# Imports

In [None]:
%load_ext autoreload
%autoreload 2

import os
import dsttools
import pandas as pd

In [None]:
# create folders if necessary
if not os.path.exists('data'): os.makedirs('data')

# Fetch and convert data

**Step 1:** Find availalble years and variables for each dataset.

In [None]:
# a. general setup
projectid = '706248'
datafolder = os.getcwd() + '/data' # data will be saved here
    
# b. load information
allyearsdict,allvarset,years,allvars = dsttools.load_info(projectid)

# c. example: some available datasets
for i,(dataset,yearlist) in enumerate(allyearsdict.items()):
    print(dataset,yearlist)
    
print('')
        
# d. example: some available dataset and variable combinations
for i,element in enumerate(allvarset):
    print(element[0],element[1])
    if i > 5: break

**Show variables in a dataset:**

In [None]:
dsttools.show_variables(years,allvars,'BEFUPD')

**Step 2:** Select variables and their renaming conventions for each dataset:

In [None]:
bef_name = 'befupd'
ind_name = 'indupd01'

# a. variables (list for each dataset)
bef_vars = [('pnr',),
            (f'{bef_name}SourceYear','year'),
            ('koen','sex'),
            ('foed_dag','birthday')]

ind_vars = [('pnr',),
            (f'{ind_name}SourceYear','year'),
            ('dispon_13',),
            ('perindkialt_13',),
            ('loenmv_13',),
            ('netovskud_13',),
            ('netovskud_gl',),
            ('offpens_efterlon_13',),
            ('privat_pension_13',),
            ('corloen',)]

bfl_vars = [('pnr',),
            ('bflSourceYear','year'),
            ('ajo_job_start_dato','start_date'),
            ('ajo_job_slut_dato','end_date'),  
            ('ajo_fuldtid_beskaeftiget','hours'),
            ('ajo_smalt_loenbeloeb','wage_narrow'),
            ('ajo_bredt_loenbeloeb','wage_broad')]            

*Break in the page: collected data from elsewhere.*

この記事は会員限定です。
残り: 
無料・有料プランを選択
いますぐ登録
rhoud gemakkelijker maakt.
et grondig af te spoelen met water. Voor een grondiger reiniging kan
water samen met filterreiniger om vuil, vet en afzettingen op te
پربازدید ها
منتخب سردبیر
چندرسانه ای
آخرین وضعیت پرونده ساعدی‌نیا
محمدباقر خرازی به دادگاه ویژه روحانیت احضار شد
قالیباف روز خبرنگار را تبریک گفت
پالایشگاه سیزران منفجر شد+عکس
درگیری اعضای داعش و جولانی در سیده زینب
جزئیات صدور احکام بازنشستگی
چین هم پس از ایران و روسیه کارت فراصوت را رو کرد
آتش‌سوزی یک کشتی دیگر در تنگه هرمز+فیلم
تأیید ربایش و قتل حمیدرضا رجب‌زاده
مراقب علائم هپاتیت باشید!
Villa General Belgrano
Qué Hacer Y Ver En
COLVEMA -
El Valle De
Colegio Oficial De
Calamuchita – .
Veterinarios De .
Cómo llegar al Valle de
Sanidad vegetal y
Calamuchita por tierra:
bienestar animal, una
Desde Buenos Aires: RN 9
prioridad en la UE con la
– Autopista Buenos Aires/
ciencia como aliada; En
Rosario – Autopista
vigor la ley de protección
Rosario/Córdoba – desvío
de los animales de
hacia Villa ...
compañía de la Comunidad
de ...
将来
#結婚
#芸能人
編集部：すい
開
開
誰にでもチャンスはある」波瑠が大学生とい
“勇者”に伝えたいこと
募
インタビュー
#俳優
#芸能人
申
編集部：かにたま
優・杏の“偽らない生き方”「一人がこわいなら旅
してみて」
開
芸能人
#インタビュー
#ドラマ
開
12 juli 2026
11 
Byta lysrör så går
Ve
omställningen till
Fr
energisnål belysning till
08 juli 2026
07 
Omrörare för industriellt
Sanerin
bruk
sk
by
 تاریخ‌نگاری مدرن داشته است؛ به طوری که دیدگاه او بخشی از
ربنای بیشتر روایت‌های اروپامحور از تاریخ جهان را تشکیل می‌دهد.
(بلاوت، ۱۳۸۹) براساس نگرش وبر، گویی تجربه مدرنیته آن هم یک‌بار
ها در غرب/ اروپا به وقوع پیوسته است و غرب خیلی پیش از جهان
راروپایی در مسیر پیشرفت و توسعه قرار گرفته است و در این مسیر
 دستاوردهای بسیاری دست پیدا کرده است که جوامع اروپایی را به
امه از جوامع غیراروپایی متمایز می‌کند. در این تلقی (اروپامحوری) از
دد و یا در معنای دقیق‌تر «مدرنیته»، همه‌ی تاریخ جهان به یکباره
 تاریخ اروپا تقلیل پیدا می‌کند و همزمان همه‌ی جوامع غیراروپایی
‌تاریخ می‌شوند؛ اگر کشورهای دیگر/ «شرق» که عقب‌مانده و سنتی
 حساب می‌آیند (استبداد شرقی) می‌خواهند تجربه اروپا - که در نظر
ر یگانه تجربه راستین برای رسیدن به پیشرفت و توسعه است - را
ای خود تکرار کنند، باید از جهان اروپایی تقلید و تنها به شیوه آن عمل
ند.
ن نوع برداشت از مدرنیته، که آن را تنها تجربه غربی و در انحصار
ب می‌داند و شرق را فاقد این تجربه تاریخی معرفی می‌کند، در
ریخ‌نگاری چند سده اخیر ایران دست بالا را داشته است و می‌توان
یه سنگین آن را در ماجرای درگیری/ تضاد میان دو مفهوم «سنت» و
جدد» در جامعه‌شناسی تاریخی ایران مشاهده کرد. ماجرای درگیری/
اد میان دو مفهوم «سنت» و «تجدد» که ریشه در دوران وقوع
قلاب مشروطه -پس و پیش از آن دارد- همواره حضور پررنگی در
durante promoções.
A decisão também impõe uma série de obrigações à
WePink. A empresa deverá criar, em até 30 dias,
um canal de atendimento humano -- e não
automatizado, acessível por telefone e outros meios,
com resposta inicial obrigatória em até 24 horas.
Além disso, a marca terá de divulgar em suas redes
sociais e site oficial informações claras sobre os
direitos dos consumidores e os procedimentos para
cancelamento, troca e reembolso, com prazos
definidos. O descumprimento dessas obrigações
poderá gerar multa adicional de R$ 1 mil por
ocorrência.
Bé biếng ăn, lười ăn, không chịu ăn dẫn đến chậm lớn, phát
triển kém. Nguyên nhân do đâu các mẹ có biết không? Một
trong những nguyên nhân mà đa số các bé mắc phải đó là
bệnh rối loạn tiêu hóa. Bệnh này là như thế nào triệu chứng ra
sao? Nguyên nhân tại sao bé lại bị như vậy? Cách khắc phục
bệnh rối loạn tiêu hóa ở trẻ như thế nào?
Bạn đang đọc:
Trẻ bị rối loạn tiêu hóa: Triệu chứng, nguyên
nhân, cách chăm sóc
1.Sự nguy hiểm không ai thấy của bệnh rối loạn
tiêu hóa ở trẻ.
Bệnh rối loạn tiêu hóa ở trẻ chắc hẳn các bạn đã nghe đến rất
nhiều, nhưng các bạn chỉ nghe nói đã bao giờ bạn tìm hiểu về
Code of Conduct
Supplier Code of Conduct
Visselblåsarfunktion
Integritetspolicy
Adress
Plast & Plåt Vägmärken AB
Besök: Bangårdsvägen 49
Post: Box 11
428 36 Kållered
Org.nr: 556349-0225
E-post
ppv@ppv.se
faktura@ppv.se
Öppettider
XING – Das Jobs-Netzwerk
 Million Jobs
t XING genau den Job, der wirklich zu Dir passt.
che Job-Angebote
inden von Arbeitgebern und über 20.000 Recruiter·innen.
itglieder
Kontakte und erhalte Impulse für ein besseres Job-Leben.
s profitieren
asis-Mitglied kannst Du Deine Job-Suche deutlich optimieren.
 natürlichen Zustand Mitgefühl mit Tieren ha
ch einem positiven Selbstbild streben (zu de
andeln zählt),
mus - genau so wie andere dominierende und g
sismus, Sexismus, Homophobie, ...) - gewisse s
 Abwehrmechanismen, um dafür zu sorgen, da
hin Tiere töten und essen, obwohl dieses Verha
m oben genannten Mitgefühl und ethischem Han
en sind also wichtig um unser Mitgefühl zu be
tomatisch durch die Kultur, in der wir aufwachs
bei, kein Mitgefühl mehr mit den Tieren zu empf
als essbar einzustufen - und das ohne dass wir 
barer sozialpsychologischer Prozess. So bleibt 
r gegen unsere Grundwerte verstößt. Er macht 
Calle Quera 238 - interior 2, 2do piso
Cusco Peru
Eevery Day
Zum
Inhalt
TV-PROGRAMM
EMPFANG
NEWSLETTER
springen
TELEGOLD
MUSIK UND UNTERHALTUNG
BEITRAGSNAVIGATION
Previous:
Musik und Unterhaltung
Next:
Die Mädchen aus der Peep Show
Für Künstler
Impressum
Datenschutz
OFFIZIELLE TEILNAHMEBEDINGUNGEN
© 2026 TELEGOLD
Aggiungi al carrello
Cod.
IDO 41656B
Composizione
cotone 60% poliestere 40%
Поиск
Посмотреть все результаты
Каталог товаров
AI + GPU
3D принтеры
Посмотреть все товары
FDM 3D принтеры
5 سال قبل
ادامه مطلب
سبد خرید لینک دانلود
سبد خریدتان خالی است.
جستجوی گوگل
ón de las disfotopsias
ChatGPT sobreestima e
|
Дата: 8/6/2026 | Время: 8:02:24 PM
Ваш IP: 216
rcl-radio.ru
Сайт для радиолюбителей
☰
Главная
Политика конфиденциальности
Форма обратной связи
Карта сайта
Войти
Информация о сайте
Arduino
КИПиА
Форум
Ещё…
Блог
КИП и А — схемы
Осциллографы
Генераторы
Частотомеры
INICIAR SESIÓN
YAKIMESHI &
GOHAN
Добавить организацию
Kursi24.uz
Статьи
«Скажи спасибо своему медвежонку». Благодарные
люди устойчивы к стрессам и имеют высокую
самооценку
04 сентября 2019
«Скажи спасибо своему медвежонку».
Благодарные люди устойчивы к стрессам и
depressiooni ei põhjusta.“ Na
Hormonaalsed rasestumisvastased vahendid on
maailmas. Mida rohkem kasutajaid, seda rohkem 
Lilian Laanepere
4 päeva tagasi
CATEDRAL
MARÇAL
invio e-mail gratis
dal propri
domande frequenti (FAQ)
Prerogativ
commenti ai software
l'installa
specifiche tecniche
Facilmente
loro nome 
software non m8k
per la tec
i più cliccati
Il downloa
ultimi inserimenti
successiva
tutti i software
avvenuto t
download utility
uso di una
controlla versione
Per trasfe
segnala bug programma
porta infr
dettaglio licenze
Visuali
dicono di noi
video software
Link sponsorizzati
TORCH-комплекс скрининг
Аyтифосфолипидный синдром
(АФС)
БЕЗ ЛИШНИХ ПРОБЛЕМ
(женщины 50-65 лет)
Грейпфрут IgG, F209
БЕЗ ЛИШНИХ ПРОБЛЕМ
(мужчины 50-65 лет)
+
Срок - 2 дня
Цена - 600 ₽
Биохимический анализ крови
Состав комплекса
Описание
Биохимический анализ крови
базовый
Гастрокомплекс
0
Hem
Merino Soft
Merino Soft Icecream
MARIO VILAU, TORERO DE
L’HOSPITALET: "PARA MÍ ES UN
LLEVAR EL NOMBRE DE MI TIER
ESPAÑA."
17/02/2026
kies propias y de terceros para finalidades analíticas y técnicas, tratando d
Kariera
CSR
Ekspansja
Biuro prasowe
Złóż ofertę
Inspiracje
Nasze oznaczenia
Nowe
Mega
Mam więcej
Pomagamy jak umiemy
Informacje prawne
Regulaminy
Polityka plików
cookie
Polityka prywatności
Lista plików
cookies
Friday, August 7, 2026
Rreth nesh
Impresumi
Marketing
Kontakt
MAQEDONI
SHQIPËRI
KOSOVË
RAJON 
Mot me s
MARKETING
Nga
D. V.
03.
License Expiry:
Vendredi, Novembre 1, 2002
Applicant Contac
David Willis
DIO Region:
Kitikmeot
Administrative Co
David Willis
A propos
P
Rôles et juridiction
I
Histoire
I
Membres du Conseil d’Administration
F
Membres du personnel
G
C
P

# note: ('x',) -> fetch variable x and keep its name
# note: ('x','y') -> fetch variable x and rename it to y

# b. datasets (dict)
datasets = {}
datasets[bef_name] = {'vars':bef_vars,'years':[2012,2012],'overwrite':False}
datasets[ind_name] = {'vars':ind_vars,'years':[2011,2018],'overwrite':False}
datasets['bfl'] = {'vars':bfl_vars,'years':[2011,2018],'overwrite':False}

# note: overwrite -> fetch and convert no matter what, else check if the dataset is already on disk

# c. random sub samples (dict)
random_sub_samples = {'dataset':bef_name,'year':2012,'seed':17}

**Step 3:** Fetch all the data:

In [None]:
# create folders if necessary
if not os.path.exists(datafolder):
    os.makedirs(datafolder)
if not os.path.exists('logs'):
    os.makedirs('logs')    

In [None]:
%time dsttools.fetch(projectid,datasets,datafolder)

**Step 4:** Draw pnr's for random sub-samples:

In [None]:
%time dsttools.draw_random_sub_samples(random_sub_samples,datafolder)

**Step 5:** Convert all the data to parquet:

In [None]:
%time dsttools.convert_to_parquet(projectid,datasets,datafolder)

**Step 6:** Combine all year files a to single file:

In [None]:
%time dsttools.combine_years(projectid,datasets,datafolder)